Nice, foggy, rainy weather….lots of water….the ground is frozen rock hard.   Entirely too much of that water is going to go running off into the rivers.  Actually, the rather interesting things, for those of us interested in this sort of thing, is that the ground is not frozen solid in the woods.  It is frozen of course, but it retains some ‘give’.  That is to say, anywhere with deep leaf litter has the capability to absorb the water connected to this warm spell despite the extreme cold that came before.  Lawns, hayfields, bare fields; those all might as well be impermeable bits of pavement right now.  Today there are no puddles in the woods, there are on lawns.*  There is also plenty of run-off from the frozen lawns, if there is any slant at all.  Eventually, of course, the sponge quality of the woods will be filled up and the intermittent streams will start to run; but it will take much more water to create an intermittent stream in the woods than one bordering a field, subdivision, or road.

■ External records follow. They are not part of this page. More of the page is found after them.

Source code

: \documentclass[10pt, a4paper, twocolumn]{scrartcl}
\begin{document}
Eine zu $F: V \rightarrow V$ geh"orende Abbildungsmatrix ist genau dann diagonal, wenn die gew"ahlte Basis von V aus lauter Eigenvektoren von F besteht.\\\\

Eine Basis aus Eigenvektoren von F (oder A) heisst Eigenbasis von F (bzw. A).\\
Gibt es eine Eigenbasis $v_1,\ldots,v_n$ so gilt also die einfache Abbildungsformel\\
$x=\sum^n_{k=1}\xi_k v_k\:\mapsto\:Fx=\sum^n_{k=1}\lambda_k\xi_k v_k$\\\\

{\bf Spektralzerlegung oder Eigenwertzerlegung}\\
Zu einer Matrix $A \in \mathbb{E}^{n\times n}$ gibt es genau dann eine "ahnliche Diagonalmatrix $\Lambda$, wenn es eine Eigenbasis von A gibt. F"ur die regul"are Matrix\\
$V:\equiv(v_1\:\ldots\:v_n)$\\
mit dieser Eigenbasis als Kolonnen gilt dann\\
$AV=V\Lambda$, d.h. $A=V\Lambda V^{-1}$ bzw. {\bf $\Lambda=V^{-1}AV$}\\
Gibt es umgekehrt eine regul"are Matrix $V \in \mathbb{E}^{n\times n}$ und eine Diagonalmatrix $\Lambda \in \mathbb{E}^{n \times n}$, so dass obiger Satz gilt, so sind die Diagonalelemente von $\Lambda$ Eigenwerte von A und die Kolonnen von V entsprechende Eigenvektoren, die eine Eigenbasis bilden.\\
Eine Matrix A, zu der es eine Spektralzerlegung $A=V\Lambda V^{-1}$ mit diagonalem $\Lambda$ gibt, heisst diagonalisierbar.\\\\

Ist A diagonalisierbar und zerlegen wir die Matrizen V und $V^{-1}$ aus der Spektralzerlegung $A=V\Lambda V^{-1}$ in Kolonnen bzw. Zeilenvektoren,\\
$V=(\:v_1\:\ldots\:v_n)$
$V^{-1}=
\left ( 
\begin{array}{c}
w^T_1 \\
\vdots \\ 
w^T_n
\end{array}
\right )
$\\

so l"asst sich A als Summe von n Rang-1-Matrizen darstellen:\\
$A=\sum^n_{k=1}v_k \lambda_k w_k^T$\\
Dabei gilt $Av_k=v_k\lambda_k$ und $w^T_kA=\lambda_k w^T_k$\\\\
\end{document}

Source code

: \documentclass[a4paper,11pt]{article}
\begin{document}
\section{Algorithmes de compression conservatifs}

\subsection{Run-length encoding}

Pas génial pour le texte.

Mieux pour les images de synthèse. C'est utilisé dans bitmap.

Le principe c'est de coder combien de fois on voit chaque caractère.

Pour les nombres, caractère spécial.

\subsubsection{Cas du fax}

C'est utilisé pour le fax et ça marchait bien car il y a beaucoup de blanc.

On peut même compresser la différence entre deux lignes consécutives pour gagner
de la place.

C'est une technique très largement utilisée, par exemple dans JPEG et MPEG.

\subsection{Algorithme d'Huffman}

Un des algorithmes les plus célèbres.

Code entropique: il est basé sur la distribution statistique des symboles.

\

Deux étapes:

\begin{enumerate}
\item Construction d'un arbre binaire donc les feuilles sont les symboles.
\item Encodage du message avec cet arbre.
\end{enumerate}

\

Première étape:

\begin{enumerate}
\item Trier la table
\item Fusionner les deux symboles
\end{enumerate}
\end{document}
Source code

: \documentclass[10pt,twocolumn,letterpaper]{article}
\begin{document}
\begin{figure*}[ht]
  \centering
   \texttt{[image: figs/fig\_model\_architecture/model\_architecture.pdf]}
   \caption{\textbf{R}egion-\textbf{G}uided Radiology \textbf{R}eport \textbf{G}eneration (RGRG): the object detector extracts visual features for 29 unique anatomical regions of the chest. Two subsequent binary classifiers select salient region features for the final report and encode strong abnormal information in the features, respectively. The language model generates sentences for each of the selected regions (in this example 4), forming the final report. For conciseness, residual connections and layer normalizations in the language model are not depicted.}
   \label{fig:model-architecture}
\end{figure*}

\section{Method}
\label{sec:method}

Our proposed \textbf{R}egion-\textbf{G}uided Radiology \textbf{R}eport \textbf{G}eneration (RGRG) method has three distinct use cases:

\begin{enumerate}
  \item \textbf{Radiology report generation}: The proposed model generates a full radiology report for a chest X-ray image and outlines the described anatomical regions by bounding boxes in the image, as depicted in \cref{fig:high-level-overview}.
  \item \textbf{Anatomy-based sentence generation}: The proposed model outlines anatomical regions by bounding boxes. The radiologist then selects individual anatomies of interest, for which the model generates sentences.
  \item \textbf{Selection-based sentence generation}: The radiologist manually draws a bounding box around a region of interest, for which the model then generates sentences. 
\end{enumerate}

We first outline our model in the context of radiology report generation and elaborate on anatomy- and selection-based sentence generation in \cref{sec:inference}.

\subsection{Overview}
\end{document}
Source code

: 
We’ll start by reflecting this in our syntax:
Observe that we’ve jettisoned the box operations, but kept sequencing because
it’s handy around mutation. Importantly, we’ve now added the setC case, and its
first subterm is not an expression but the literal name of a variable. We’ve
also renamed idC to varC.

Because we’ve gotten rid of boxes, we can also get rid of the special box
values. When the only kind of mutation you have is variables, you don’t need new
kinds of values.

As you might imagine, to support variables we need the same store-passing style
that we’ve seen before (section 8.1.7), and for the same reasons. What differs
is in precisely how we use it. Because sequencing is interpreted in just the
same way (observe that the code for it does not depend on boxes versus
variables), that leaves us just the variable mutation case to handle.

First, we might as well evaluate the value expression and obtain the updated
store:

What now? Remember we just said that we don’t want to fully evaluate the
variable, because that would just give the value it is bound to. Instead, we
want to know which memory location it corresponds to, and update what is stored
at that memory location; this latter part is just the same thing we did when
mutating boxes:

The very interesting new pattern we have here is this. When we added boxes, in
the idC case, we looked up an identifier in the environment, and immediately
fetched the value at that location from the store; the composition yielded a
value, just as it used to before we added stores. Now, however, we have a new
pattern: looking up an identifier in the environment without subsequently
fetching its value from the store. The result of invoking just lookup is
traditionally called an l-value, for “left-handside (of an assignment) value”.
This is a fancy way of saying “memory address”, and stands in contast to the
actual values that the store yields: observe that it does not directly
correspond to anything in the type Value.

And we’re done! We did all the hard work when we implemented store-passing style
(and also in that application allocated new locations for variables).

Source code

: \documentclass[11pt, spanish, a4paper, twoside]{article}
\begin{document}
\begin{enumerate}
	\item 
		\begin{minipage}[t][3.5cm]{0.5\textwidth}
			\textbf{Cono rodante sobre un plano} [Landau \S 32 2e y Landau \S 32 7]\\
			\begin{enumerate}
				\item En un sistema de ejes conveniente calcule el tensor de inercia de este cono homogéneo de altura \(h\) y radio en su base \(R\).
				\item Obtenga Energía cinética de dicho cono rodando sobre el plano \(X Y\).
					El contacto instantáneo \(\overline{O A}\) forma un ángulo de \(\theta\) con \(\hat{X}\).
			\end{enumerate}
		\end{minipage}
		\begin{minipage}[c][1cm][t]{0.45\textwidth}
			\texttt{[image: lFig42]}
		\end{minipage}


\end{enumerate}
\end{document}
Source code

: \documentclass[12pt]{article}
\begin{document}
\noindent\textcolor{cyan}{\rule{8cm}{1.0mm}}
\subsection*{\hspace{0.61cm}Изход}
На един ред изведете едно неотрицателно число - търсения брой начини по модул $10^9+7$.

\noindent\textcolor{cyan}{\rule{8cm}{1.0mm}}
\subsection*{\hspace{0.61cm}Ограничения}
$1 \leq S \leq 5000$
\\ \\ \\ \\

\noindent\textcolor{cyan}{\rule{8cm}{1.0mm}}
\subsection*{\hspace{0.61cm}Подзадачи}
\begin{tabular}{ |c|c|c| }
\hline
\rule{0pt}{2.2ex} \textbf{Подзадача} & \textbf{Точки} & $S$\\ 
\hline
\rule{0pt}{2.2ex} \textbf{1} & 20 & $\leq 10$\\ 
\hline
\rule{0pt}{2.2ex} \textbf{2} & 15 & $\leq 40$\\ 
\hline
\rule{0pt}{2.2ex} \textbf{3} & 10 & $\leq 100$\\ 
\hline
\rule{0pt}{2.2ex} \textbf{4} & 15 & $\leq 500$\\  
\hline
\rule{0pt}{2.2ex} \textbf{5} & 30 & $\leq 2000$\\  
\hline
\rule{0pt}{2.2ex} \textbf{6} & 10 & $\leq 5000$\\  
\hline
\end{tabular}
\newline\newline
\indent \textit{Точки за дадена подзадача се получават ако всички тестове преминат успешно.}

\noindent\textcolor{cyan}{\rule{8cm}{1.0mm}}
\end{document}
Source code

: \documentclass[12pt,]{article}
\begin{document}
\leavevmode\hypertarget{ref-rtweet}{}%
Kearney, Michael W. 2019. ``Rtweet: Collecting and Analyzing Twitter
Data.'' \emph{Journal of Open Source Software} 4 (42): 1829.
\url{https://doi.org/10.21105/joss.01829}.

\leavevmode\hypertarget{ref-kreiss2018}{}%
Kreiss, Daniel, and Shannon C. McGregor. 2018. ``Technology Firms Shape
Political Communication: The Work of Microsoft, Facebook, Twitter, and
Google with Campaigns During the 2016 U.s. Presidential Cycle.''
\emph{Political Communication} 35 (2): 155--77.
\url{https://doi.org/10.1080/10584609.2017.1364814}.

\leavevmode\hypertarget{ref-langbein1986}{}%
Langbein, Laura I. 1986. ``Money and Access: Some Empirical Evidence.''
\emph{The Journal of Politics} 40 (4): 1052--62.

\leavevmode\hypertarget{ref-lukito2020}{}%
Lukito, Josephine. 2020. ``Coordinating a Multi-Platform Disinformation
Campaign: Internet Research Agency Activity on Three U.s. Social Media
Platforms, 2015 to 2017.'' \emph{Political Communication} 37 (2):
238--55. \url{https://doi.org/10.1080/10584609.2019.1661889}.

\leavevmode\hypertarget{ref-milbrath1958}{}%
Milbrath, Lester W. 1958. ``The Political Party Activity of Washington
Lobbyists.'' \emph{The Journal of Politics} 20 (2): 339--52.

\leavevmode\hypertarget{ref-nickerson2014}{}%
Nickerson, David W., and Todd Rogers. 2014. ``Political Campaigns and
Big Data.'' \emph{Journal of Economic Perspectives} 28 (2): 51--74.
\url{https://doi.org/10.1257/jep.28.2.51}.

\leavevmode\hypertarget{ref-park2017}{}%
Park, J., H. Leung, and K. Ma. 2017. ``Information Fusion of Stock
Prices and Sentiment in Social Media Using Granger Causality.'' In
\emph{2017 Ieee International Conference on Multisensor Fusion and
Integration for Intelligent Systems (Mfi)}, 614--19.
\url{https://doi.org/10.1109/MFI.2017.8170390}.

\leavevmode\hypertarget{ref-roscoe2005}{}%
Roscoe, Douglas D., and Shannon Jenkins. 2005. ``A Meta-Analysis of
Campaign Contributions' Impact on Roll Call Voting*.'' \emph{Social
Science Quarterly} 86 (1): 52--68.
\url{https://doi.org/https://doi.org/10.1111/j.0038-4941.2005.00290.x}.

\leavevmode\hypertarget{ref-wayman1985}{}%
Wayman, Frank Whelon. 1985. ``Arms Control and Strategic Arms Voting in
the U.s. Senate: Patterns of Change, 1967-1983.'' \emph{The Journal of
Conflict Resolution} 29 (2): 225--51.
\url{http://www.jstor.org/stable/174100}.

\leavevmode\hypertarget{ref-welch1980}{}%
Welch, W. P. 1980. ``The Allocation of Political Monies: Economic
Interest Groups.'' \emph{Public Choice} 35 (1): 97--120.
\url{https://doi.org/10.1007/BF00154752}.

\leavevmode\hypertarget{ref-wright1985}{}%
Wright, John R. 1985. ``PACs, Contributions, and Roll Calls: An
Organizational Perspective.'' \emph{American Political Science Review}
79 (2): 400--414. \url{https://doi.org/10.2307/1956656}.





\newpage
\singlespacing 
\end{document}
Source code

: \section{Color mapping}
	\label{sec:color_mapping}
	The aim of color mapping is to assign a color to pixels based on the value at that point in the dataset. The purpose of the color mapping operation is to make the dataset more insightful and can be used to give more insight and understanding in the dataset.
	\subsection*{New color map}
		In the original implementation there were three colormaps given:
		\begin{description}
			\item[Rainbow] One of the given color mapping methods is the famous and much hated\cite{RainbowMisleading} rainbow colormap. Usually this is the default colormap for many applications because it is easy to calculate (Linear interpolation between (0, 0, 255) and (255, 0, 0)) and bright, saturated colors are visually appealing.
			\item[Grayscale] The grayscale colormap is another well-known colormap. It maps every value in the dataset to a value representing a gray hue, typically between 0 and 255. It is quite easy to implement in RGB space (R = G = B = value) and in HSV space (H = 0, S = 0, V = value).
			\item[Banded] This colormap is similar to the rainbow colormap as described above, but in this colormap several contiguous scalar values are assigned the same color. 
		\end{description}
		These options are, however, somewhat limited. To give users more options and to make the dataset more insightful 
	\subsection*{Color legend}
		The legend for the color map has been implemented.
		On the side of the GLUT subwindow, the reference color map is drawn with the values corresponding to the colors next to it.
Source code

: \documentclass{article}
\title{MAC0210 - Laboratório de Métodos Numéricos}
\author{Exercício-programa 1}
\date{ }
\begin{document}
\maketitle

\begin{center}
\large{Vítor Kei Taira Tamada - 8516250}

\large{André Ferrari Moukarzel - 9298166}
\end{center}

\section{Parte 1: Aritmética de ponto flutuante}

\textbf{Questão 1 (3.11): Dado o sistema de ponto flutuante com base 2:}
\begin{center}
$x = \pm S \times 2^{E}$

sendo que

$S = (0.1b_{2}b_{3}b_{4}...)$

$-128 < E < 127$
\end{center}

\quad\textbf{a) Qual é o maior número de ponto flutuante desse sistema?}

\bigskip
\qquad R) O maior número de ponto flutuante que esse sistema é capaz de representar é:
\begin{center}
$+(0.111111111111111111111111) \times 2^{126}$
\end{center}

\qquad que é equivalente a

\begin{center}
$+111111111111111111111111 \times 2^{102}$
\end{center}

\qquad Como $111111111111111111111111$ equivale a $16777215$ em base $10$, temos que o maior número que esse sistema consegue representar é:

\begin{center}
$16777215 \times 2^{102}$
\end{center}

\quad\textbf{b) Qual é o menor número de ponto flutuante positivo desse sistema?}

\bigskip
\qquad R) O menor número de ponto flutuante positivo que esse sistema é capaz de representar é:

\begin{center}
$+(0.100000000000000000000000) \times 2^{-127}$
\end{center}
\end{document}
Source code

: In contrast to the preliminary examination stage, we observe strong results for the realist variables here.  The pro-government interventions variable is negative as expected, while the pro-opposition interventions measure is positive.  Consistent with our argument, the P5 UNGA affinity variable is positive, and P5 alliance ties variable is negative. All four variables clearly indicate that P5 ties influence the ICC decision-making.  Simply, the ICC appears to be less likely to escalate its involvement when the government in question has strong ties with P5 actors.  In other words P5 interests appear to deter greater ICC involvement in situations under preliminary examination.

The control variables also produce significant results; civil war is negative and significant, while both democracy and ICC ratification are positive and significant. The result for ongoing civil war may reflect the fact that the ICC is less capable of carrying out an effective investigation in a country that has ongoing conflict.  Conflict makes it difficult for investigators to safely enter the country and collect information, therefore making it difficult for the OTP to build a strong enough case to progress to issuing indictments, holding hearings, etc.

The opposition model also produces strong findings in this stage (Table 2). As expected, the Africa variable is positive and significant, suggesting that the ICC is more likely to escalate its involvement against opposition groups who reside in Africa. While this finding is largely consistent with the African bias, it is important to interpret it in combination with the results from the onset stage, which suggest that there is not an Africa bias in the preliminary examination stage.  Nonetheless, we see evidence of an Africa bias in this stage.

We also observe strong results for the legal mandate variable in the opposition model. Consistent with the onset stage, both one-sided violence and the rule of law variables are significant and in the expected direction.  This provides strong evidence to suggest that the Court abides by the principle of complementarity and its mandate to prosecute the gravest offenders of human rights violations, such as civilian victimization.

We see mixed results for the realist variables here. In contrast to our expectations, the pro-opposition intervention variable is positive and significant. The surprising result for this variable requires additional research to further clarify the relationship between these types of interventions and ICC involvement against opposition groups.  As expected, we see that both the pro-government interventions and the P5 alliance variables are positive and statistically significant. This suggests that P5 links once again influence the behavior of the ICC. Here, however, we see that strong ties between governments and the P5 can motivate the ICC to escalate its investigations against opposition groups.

We know that forests are better at recharging ground-water than developed areas.  The immediate assumption is that is solely due to the developed areas using the immediate water and having more impermeable surfaces such as roofs, patios, parking lots, etc.  But it is also due to the fact that forest areas are genuine sponges.  It would be interesting to do a storm-water comparison of two identical house-lots, with identical houses, and the only differences being that one has retained over half of its original tree-cover/topsoil and the other has it stripped to lawn.  I think the result would be sobering.

Water companies used to buy watersheds in this area to protect the water quality.  Inadvertently, and happily for all concerned, they have also helped to protect the amount of water available by doing that.   Of course, it still isn’t nearly sufficient; but it helps. 

Do water-wars exist in the east as well as the west?  Oh, yes indeed!  google: farmington, mdc, uconn, mansfield, etc. to see one in action.

*unless of course your lawn has decided to establish some nice colonies of what look like sphagnum moss, in which case the puddles disappear.